The thing that I really loved about the book is that it really made me think about slavery and it's effects in a whole new light. I mean, everyone knows that slavery was terrible and degrading and inhuman and horrible...that seems to be commonly accepted by everyone in this day and age (as opposed to the mid-1800s when the novel takes place). But the novel, in dealing with a group of black people who escaped from slavery and are living across the river from a former slave state just after the Civil War, really gets into the mind of these characters and shows the reader how damaged they are from having to endured slavery, even long after they are freed from it. In today's world, we know so much more about psychology and things like post traumatic stress. It's insightful to take this knowledge and look at the characters in that regard. Slavery left people horribly damaged, both black and white, and Morrison seems to be making the case that we need to think about this and remember this, and look at ourselves even in today's world at the legacy of this horror, because it's effects still decidedly linger.
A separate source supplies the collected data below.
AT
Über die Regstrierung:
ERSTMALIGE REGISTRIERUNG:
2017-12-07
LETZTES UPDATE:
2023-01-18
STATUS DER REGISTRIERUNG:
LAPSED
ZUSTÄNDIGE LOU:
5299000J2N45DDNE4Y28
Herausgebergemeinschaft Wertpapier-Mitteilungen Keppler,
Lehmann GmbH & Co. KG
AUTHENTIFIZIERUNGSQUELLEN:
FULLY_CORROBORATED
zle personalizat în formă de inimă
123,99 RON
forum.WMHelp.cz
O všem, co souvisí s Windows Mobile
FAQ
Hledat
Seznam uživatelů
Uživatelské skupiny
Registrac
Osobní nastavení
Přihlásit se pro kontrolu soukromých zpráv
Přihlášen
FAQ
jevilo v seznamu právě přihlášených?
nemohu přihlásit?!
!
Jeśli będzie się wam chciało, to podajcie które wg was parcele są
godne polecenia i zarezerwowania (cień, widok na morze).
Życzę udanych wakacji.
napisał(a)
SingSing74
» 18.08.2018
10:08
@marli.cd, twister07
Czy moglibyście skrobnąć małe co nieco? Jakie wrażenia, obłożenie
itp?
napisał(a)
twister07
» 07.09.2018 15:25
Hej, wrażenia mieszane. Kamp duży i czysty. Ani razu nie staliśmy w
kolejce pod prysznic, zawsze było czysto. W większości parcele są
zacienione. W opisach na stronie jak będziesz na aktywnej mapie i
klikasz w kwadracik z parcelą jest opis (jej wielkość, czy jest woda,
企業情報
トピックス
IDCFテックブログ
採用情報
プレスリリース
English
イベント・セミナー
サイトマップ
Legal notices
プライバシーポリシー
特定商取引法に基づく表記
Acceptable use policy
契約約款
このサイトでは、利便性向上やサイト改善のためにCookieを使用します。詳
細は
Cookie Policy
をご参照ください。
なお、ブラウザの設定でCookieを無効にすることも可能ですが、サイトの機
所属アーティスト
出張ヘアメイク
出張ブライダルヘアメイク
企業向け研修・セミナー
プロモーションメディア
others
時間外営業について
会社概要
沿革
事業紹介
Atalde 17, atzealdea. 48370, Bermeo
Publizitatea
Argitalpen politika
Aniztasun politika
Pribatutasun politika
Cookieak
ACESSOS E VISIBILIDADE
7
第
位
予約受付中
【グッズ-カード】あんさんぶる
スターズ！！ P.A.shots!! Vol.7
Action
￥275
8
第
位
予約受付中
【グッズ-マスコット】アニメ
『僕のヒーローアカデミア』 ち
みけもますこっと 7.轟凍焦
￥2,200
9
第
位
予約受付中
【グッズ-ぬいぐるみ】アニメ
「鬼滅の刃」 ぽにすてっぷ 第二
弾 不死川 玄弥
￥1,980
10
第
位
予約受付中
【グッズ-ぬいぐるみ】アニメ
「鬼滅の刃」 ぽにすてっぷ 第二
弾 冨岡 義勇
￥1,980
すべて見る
In "Beloved" the whites are not totally and all bad, and the blacks are not totally innocent victims and only good. Life is not like that and the book is not like that. It's a white girl who helps Sethe deliver her baby while she is escaping from slavery, and it's a white man who helps prevent Sethe from being hanged after she is found guilty of murdering her child (he also employed Sethe's mother-in-law and daughter). In slavery Sethe has a "good" master, who treats the slaves with respect, listens to their opinions, and lets them carry guns. However after he dies the new master is mean and cruel, and it's from him that Sethe escapes. Likewise, while there are black characters who help Sethe, and who love Sethe, it is also the black community who is partly responsible for the tragedy, because they fail to warn Sethe that her old master has come to town and is hunting her down (they do not warn her because they felt that she and her mother-in-law, who was a lay preacher, were getting to be too proud). The world is full of good and bad people, of all sexes and races. But a horrifically dysfunctional institution like slavery just warps and magnifies everything, so that things like murdering one's own child can become act of love. The aftermath of this for Sethe, as it would be for anyone, is brutal and damaging. And of course it doesn't help matters if the dead baby's ghost comes back to haunt you. In today's society, we could put Sethe on Wellbutrin and get her into extensive therapy to help get her over the ravages of her past traumas. But those options were not available then. Plus, I'm not sure you could find a therapist today who specializes in treating former slaves.

Anyway I feel like I'm rambling a bit, and I blame the martini. But my head is clear enough to know that this is a great book and beautifully written, full of poetry and symbolism and wisdom, and it deserves its acclaim. Yeah, it's hard to read at points, but that's how life can be sometimes, and besides the ending is surprisingly optimistic. So have a martini and a Paxil and go for it!